It’s odd how I can go for weeks or months without running across anything particularly funny on the internet, and then suddenly I get inundated by snicker-inducing goodies:
I was browsing Amazon for Christmas gift ideas, and I didn’t realize some vendors have such a tenuous grasp on reality (and good taste). Check out this “Lovely silhouette art for baby nursery”:
Um, guys… it’s a panda waving handguns. In what world is this ‘lovely’ or in any way appropriate for a baby nursery? Although if this is how parents are decorating their nurseries these days, it does explain a few things.
So I abandoned the Amazon vendors to their delusions and went to catch up on my blog reading instead. And within minutes I ran across the word ‘spatchcock’.
If (like me) this is the first time you’ve encountered that word, I know what you’re thinking. I can practically see your thought-bubble from here.
You’re thinking, “There goes Diane down another dodgy research rabbit-hole that leads to a kinky sex website.”
I’d act all indignant about that; but there’s not much point since we all know it’s happened before and it’ll probably happen again. But I swear, this time I wasn’t reading anything dodgy at all – it was a cooking blog.

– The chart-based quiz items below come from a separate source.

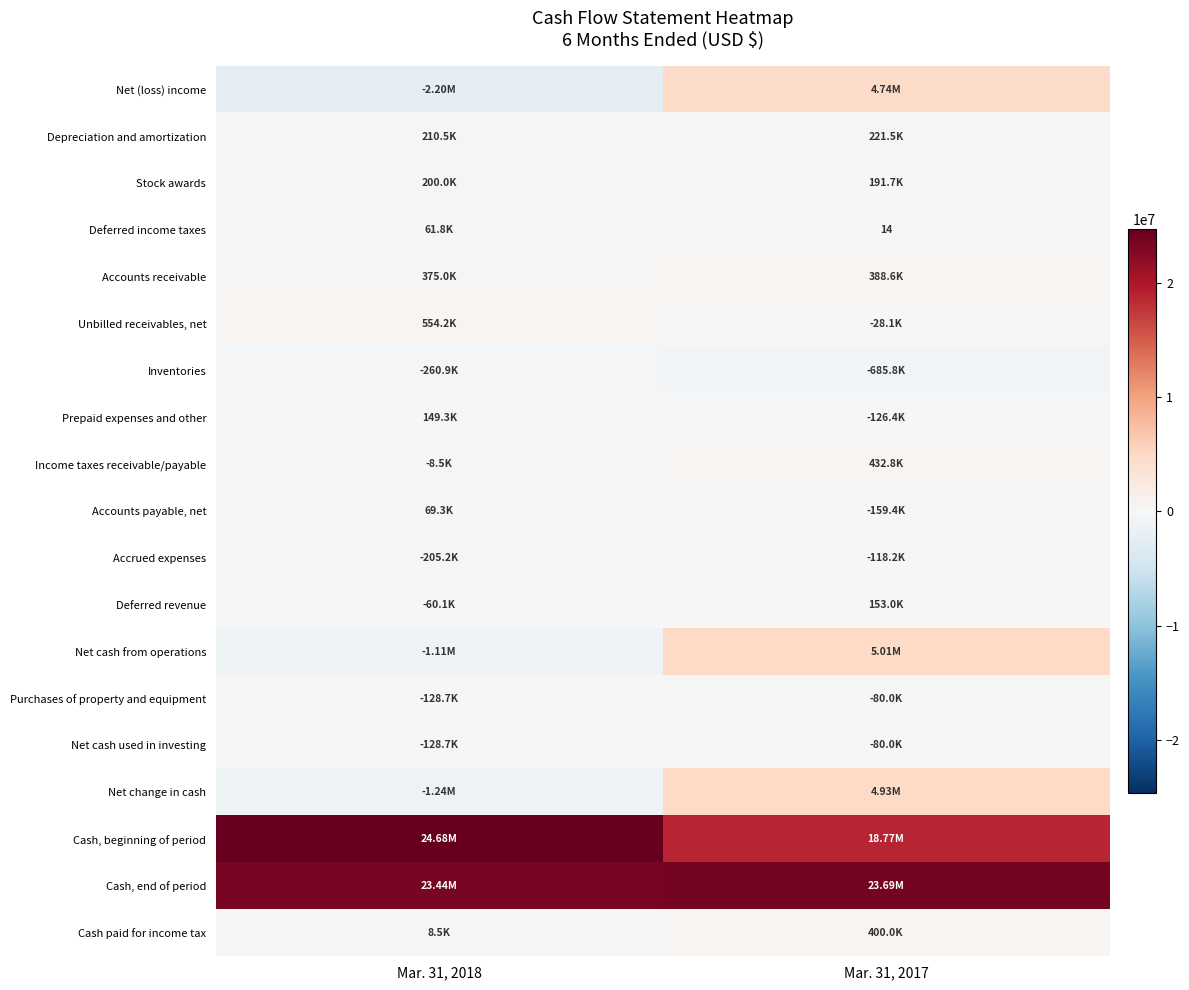

The value of Deferred income taxes at Mar. 31, 2017 is 9. True or false?

False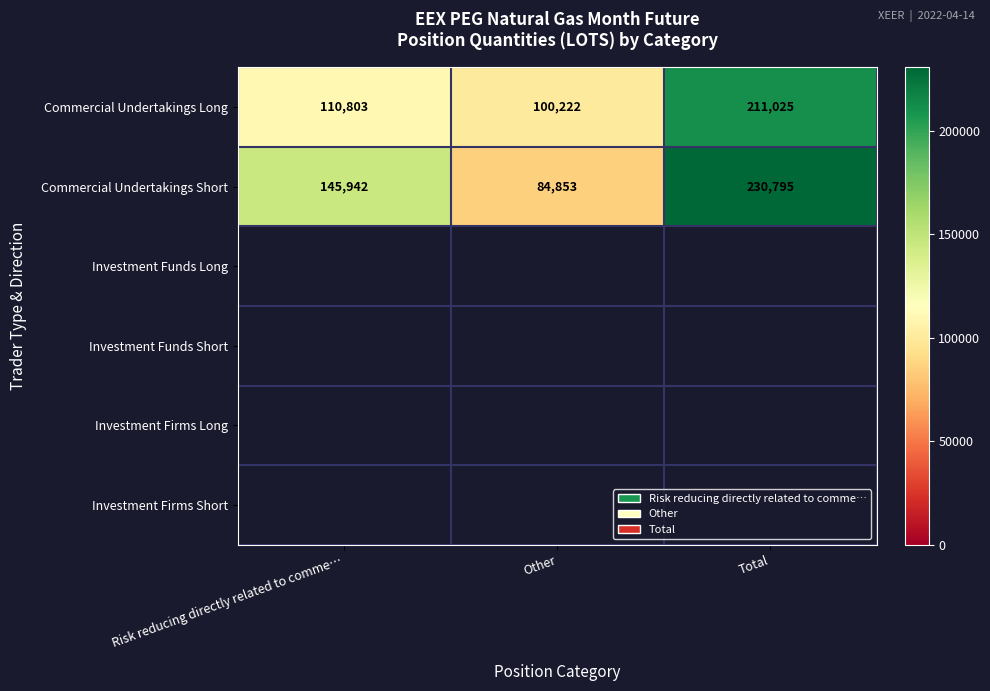

The Commercial Undertakings Long series shows 126644 at Total. True or false?

False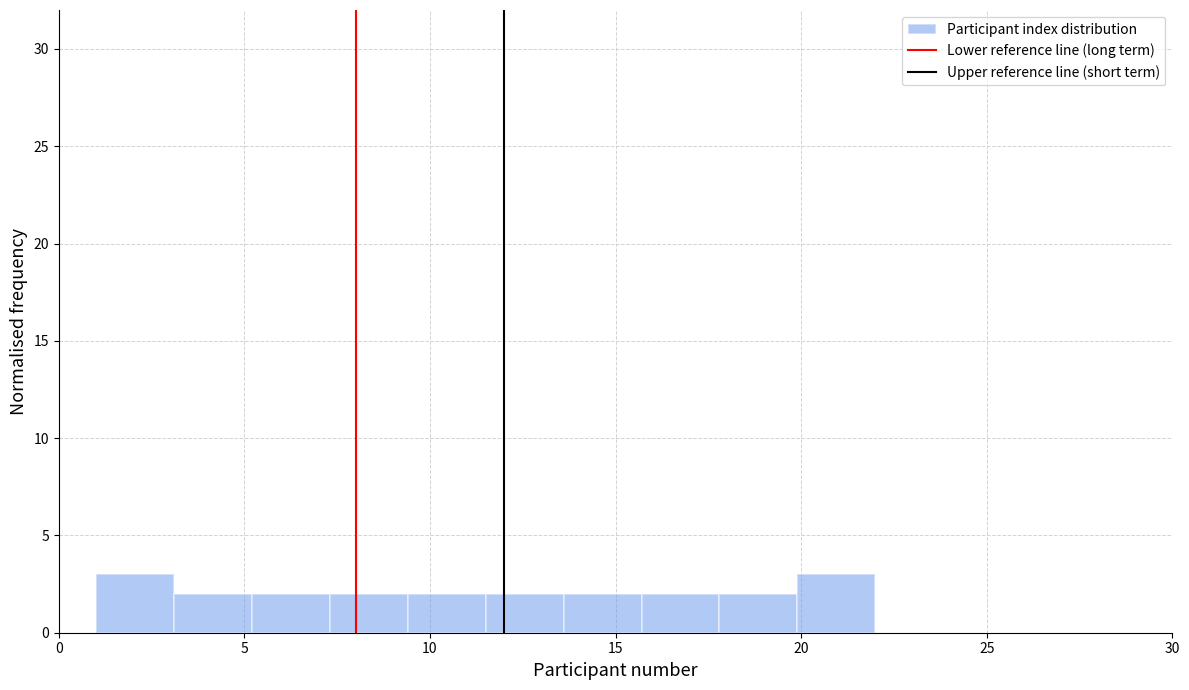

Reading left to right, list every bar in this chart as the range it spans on the x-axis followed by its height. Neither the bar edges nor the heights are printed on the chart, so give them approximately, as read against the axes.

1.0 to 3.1: 3
3.1 to 5.2: 2
5.2 to 7.3: 2
7.3 to 9.4: 2
9.4 to 11.5: 2
11.5 to 13.6: 2
13.6 to 15.7: 2
15.7 to 17.8: 2
17.8 to 19.9: 2
19.9 to 22.0: 3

There was no definition or explanation; only a note that you could “spatchcock the chicken” if you wanted.
Well.
I’ve lived for over five decades, and I’m pretty sure I’ve never wanted to do anything that sounded like that to a chicken. Or to any living thing, for that matter (with the possible exception of a couple of guys I’ve known).
I did a Google search for ‘spatchcock’, braced for who-knew-what perversion. And I found it immediately: Jamie Oliver spatchcocking a chicken.
I’d love to say that it was as lewd as it sounds; but sadly, it only means ‘to butterfly’ – to remove the chicken’s spine so the carcass can be flattened for cooking. I’m not sure why they didn’t just say that in the first place, but it’s nice to know there are cooks out there who share my childish appreciation for salacious-sounding words.
Apparently the internet was on a roll, because after serving up panda pranks and chicken chuckles, it rounded out the amusing animals with a plastered possum that broke into a liquor store and went on a bender, a scofflaw squirrel that got charged with criminal mischief and was released on bail, and some hostile hagfish that slimed a car so badly it looked like a remake of a Ghostbusters movie.
But ‘spatchcock’ is my most prized discovery of the week. I don’t find words that are new to me very often, and I consider it a serious lapse of my professional puerility that I’d never heard of a word with such great comic potential.
’Cause now I’m imagining a new verbal expression of shock: “Well, spatchcock my ass and call me a chicken!”
Gotta work that into a book somehow…
P.S. Just a bonus to this week’s bounty of beasts: Yesterday I saw two women walking across the Canadian Tire parking lot in Parksville. One was walking a large dog on a leash. The other also held a leash… attached to a goat. They were going for a walk. To Canadian Tire, apparently. Now I have yet another reason to laugh uncontrollably at the word GOAT!